If she’d ever had a sister to show her what love felt like, she still might not have recognized it. Everything felt new and bright and special -- laying in Helena’s arms, bringing her little stories and jokes to make her smile, building a private little life -- but surely there was a border between all those things and love. It wasn’t as if they’d ever said the words.
On the day before the end of the worlds, Gina laid in their bed for a long time. The sheets smelled like their skin, like her perfume and Helena’s soap. She tried to imagine waking up on the baseship, knowing Helena was gone forever. She tried to imagine anything else, but there was nothing else. She pretended not to understand why she was crying, and when Helena asked her, she lied. It was the only lie she’d ever told that felt wrong.

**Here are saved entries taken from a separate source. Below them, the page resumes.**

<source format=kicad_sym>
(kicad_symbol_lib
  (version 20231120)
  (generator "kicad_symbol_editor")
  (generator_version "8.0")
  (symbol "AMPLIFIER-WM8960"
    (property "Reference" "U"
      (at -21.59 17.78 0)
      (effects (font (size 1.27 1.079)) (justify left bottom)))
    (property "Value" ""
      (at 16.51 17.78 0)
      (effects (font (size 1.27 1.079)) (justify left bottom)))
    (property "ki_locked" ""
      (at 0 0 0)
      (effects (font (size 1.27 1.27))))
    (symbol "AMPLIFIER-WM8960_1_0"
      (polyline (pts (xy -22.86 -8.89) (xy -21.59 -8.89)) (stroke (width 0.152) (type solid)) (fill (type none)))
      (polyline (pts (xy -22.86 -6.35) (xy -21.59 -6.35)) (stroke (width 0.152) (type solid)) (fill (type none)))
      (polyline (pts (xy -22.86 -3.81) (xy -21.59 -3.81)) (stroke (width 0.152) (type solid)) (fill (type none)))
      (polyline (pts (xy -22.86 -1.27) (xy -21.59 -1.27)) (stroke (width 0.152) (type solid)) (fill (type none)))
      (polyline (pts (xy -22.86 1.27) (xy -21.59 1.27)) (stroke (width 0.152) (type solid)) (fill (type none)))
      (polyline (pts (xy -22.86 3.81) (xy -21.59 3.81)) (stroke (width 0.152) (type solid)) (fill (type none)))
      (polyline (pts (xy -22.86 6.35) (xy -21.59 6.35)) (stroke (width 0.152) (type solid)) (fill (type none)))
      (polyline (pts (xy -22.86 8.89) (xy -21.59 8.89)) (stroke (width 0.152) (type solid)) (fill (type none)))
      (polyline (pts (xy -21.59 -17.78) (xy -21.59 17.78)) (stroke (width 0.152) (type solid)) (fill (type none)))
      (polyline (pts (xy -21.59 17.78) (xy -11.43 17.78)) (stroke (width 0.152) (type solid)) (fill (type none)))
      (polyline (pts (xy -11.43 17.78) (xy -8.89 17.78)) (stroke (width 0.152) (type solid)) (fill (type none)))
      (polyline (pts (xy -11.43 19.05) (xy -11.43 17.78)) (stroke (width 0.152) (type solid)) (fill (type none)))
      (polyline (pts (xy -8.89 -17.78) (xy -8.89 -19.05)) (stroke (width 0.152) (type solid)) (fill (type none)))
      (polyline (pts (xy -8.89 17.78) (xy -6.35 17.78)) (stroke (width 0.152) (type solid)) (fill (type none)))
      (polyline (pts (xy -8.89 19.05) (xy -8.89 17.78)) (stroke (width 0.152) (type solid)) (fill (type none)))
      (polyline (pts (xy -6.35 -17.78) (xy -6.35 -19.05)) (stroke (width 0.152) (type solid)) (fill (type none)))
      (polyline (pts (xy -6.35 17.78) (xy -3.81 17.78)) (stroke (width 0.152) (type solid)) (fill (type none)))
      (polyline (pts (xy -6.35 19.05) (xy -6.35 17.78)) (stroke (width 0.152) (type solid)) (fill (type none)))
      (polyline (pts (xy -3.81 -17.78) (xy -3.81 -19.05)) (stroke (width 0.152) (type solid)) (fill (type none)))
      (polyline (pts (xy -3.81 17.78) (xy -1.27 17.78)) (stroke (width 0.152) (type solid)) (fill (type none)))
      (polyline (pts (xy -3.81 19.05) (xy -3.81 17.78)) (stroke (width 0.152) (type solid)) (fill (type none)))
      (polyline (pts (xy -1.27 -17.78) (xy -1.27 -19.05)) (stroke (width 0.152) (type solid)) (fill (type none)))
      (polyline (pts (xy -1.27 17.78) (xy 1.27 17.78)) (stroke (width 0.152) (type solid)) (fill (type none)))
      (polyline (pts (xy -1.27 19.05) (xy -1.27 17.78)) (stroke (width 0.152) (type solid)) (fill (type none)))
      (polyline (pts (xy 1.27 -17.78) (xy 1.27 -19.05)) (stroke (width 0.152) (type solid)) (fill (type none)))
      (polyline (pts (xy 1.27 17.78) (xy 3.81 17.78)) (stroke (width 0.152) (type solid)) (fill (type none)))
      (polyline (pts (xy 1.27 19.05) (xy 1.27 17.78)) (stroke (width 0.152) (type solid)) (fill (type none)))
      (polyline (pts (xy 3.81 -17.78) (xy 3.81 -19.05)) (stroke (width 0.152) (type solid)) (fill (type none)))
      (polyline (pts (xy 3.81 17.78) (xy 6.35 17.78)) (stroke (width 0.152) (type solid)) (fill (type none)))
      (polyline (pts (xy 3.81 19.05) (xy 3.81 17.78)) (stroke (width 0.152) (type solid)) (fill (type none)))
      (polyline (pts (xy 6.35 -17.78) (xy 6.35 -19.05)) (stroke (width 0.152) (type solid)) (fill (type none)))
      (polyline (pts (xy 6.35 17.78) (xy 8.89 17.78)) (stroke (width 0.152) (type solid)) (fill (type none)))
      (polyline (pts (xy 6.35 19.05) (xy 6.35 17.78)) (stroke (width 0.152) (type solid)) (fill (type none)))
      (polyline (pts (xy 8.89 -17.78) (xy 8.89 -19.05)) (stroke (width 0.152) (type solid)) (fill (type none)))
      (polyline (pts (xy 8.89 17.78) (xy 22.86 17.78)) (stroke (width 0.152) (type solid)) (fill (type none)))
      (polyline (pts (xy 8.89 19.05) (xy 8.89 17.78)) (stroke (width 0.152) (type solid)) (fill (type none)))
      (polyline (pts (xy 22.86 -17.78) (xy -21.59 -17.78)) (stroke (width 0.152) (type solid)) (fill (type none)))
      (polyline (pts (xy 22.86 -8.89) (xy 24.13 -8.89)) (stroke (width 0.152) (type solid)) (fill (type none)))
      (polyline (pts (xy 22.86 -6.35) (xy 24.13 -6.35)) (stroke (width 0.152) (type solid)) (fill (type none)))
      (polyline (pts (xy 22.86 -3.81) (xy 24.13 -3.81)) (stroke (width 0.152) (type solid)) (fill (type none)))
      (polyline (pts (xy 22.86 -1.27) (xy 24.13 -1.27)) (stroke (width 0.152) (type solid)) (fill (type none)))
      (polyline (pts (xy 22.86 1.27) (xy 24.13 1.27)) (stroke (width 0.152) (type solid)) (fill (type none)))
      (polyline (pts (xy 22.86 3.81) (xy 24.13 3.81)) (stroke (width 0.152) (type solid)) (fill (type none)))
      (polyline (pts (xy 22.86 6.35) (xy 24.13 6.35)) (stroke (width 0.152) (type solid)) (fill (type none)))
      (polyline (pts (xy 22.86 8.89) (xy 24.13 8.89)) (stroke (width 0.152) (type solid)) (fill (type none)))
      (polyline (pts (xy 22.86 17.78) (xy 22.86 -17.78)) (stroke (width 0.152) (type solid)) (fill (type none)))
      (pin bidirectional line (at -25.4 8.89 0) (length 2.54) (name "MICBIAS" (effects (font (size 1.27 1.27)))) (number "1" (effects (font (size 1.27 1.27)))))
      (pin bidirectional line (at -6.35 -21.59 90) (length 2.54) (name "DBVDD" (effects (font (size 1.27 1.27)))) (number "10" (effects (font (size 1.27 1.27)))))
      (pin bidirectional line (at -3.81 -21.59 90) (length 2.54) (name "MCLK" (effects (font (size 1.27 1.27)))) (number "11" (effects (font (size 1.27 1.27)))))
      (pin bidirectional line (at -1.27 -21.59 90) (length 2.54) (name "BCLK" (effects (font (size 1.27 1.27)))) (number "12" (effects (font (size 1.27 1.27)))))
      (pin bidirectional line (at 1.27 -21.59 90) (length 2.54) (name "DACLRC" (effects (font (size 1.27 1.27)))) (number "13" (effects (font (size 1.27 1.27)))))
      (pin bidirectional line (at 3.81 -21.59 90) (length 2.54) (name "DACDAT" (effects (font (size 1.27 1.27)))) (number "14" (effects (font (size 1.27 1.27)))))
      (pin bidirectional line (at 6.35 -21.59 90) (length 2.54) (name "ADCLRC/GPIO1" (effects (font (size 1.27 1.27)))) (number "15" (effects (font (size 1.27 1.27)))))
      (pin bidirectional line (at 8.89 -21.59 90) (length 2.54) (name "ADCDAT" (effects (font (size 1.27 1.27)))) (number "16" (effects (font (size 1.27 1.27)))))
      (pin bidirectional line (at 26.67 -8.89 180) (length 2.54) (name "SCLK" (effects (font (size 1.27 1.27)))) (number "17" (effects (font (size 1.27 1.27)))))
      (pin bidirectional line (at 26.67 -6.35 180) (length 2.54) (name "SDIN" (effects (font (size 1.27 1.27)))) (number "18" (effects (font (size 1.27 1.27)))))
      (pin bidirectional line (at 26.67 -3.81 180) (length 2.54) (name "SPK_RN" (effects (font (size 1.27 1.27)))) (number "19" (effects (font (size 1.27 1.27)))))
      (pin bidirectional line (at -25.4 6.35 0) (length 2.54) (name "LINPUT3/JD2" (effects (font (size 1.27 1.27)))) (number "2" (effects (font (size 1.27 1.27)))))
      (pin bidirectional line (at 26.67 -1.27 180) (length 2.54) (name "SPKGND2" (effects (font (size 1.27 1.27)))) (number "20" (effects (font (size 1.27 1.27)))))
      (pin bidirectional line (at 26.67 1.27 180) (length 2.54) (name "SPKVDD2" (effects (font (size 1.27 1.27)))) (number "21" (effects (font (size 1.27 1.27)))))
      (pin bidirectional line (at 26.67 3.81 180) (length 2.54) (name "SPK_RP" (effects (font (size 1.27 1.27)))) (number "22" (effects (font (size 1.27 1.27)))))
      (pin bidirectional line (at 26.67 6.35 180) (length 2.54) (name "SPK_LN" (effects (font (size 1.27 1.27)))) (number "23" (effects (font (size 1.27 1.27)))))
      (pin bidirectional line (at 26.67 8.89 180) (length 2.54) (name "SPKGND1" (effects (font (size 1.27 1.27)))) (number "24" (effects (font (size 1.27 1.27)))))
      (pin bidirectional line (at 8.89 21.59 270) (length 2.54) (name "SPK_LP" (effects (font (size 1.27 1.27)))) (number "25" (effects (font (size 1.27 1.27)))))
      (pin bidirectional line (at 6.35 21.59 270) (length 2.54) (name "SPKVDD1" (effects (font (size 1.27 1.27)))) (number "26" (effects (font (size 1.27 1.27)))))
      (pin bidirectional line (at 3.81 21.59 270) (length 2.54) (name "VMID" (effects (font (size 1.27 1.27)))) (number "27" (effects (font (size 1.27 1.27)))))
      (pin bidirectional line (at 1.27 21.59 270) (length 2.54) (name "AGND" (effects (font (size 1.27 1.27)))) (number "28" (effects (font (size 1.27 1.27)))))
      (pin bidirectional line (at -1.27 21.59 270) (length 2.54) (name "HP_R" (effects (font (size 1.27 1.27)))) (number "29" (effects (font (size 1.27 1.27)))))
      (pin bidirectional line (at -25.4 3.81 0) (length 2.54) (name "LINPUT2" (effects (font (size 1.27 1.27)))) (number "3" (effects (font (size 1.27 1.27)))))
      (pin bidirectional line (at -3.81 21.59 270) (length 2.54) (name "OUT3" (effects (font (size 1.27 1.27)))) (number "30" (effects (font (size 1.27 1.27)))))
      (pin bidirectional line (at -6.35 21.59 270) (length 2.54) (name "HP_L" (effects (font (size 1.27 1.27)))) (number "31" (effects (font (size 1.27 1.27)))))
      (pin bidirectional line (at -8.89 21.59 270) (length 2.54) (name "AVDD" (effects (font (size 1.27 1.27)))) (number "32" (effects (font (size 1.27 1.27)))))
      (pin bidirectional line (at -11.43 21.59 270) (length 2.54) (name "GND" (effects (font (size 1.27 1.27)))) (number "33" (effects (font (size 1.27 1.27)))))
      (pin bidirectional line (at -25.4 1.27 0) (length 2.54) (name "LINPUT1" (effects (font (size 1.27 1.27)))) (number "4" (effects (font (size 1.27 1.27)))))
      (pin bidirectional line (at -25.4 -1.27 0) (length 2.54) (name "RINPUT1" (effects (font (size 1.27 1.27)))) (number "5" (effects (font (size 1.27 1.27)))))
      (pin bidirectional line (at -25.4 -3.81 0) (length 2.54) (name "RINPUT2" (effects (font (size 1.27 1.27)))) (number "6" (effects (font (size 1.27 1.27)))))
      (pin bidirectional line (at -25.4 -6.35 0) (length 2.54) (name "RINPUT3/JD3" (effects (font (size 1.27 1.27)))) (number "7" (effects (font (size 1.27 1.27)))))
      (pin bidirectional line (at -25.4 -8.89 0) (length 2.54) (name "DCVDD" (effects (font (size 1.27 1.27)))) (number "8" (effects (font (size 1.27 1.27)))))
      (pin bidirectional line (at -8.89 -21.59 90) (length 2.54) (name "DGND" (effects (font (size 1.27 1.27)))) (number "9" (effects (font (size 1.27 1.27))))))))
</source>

Gina had thought it would end in a flash, an explosion of light and then her sisters and brothers around her. When the first blast hit, she closed her eyes and waited.
The ship shook, and settled, and the worlds went on.
Then Cain called her a thing, staring with eyes that seemed always to have been sharp and cold, and Gina knew how easy it had been. She had loved as blindly as any of the humans, so blindly she hadn’t seen the danger coming. Her Helena was gone, turned to steel by the end of the worlds. Destroyed at her hand, easier than she’d dared to dream.
They wanted answers, and secrets, and information. Gina had nothing to give them. She had only one secret, and she told it only to the woman from her memories, who would sit with her and stroke her hair when they were alone.
She had learned so easily, but she didn’t understand until too late. The Cylons destroyed as the humans destroyed; they loved as the humans loved. They were the same. So in the end, she was right and Cavil was wrong. What had to be done wasn’t easy. And none of them deserved to survive.
Gina closed her eyes, and thought of that first kiss, and waited for the burst of light.